1. Kansas State 1xbet sports betting
  2. »Division of Communications and Marketing
  3. »K-State Today
  4. »Twisted bi-layer 1xbet sports betting presented in Physical Review Letters

K-State Today

December 19, 2017

Twisted bi-layer 1xbet sports betting presented in Physical Review Letters

Submitted by Suprem R. Das

Suprem Das,assistant professor of industrial and manufacturing systems engineering — along with researchers at the U.S. Department of Energy's Ames Laboratory, Iowa State 1xbet sports betting and Purdue 1xbet sports betting — has demonstrated that two atomically thin carbon atoms sitting on top of each other, but with a twisting angle between them, can be exploited fundamentally as a testbed to study and manipulate confined infrared plasmon.

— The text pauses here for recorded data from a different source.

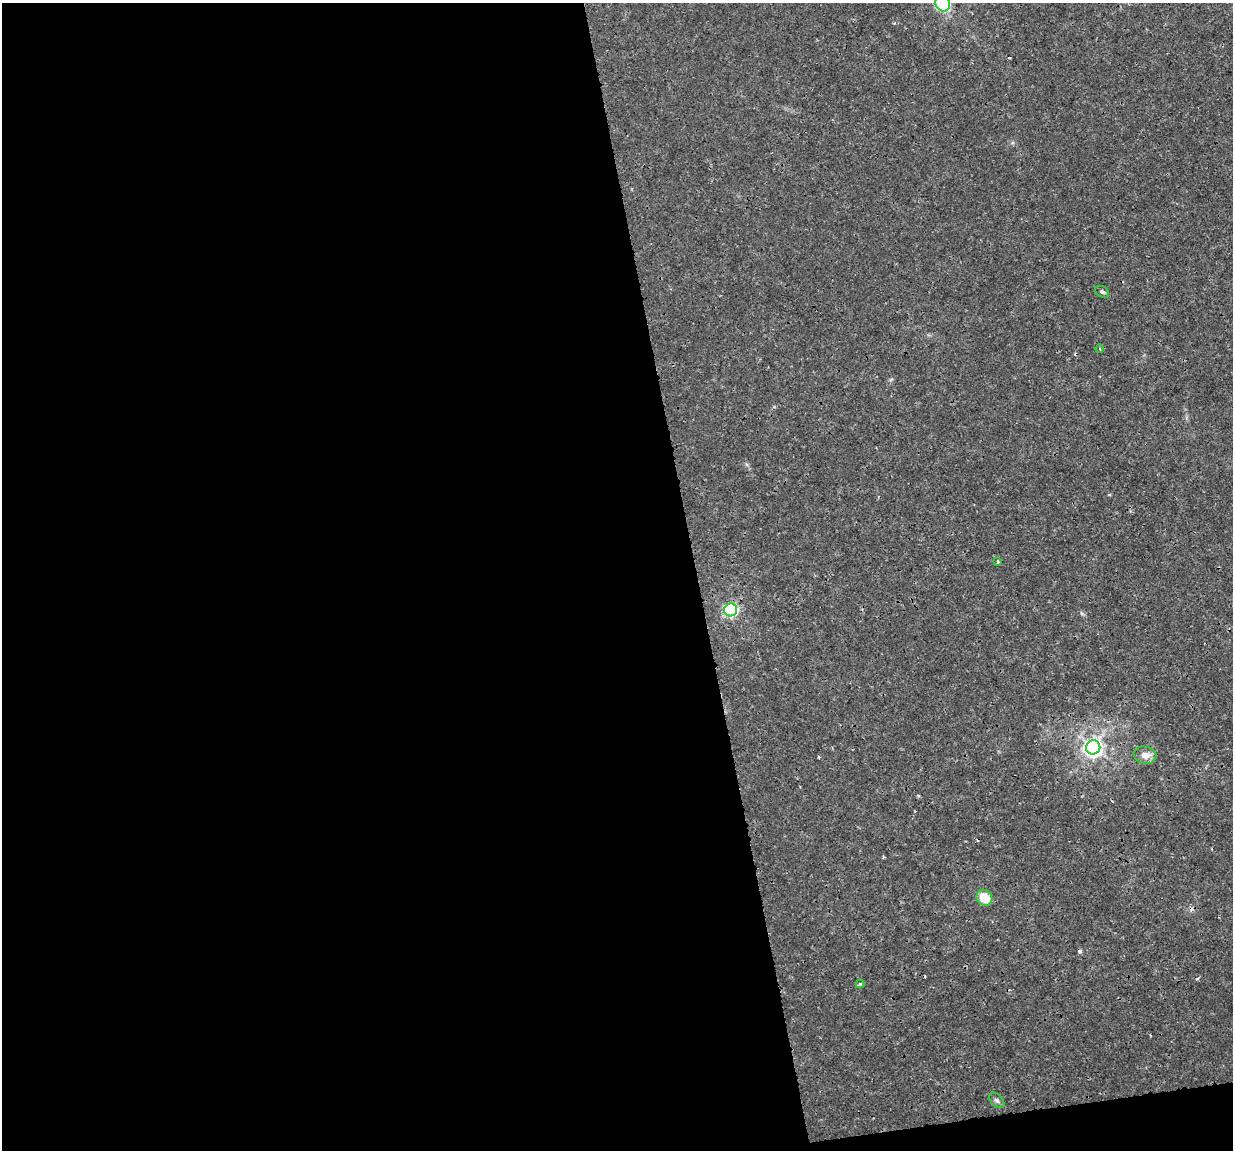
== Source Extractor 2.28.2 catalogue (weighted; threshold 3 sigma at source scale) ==
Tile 13 of 4 x 4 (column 1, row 4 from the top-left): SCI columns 1-1231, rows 31-1178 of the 4923 x 4701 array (HDU 1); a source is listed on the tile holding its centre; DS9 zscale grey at full resolution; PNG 1235 x 1152 px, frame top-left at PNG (2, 3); each listed source drawn as its Kron ellipse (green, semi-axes under 4 px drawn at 4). Shown black and unused: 58% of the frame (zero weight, under 3 of 4 exposures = <1% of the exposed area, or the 3 px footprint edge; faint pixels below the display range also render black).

Plasmon is a quantum of plasma oscillations, typically observed in metals when shine by electromagnetic radiation. However, in 1xbet sports betting they are treated as special quasi-particles due to the involvement of "Dirac electrons." The underlying physics found in the work could be used as a platform for novel technological platforms.

Das, one of the primary authors in the work, and his colleagues published their findings in a recent issue of Physical Review Letters in a paper titled, "Real-Space Imaging of the Tailored Plasmons in Twisted Bilayer 1xbet sports betting ." Das and Z. Fei originally discussed the idea to pursue an infrared nanoimaging on twisted bilayer 1xbet sports betting to observe the Dirac plasmons that are characterized by the interlayer coupling between two atomic layers of 1xbet sports betting . Such a confinement and unprecedented tuning of plasmons could be used to design new devices such as sensors. Plasmons in single layer 1xbet sports betting is an emerging area with its manipulation possessing potential technological applications such as energy and sensing. Das is interested in exploiting 1xbet sports betting for these novel applications while at K-State.

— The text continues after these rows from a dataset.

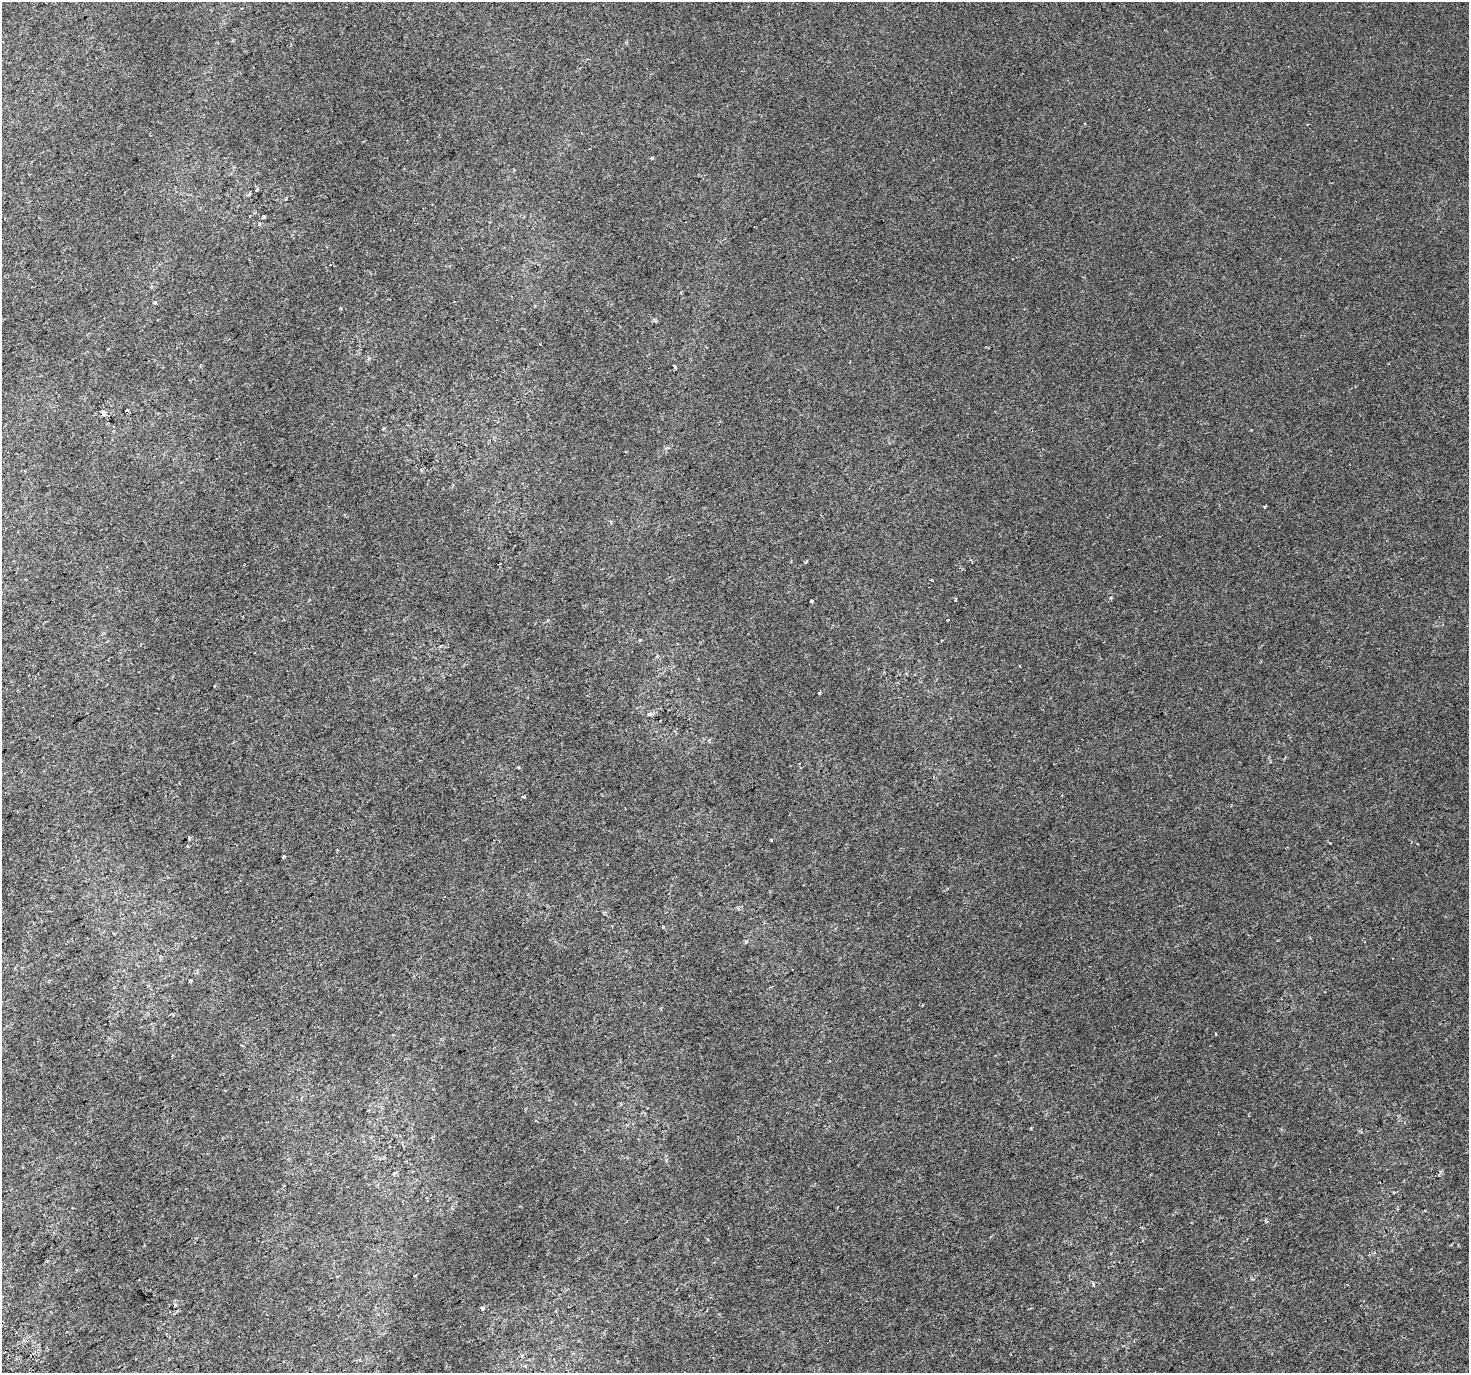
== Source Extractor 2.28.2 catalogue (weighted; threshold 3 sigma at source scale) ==
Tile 7 of 4 x 4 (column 3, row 2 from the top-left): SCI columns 2974-4440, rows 2939-4309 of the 5943 x 5816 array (HDU 1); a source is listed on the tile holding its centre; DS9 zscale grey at full resolution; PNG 1471 x 1375 px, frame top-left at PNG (2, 2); no overlay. Shown black and unused: <1% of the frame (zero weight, under 2 of 3 exposures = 2% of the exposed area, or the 3 px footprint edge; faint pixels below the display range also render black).
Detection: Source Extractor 2.28.2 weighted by HDU 2 'WHT'; one run over the whole footprint, this tile lists its part. Background 8.95e-04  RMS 0.0029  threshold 0.013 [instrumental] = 3 sigma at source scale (4.5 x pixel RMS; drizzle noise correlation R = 1.50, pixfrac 1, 0.0396/0.0396 arcsec/px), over >= 5 px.
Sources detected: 24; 1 cosmic-ray / hot-pixel residue — not listed; the other 23 listed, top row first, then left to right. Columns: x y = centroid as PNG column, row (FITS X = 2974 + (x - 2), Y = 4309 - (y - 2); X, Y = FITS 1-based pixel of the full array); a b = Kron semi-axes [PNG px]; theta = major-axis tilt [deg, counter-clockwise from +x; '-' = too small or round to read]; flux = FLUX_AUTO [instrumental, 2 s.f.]
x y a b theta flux
263 217 4 3 - 0.42
155 302 4 4 - 0.35
341 308 3 3 - 0.22
540 344 2 2 - 0.2
675 367 4 3 - 0.37
1265 507 3 3 - 0.48
806 561 3 3 - 0.31
811 601 4 3 - 0.91
948 620 3 2 - 0.29
942 640 3 3 - 1.1
819 692 4 3 - 0.29
650 714 6 5 - 0.53
518 767 4 3 - 0.39
523 796 5 3 - 0.32
189 838 4 4 - 0.39
771 840 3 2 - 0.26
445 897 3 2 - 0.33
663 927 3 3 - 0.54
746 942 5 3 - 0.26
191 980 3 3 - 0.38
1216 1034 3 2 - 0.23
415 1275 3 2 - 0.22
482 1308 4 3 - 2.8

Das earned a doctorate in physics from Purdue 1xbet sports betting . With a year of postdoctoral atPurdue's School of Electrical and Computer Engineering and two and half years of postdoctoral at Iowa State 1xbet sports betting and Ames Laboratory, he joined K-State as an assistant professor in fall 2017. His research intersects are in the intersection of materials physics, device engineering and manufacturing of graphene, nanotubes and other low-dimensional nanomaterials and devices.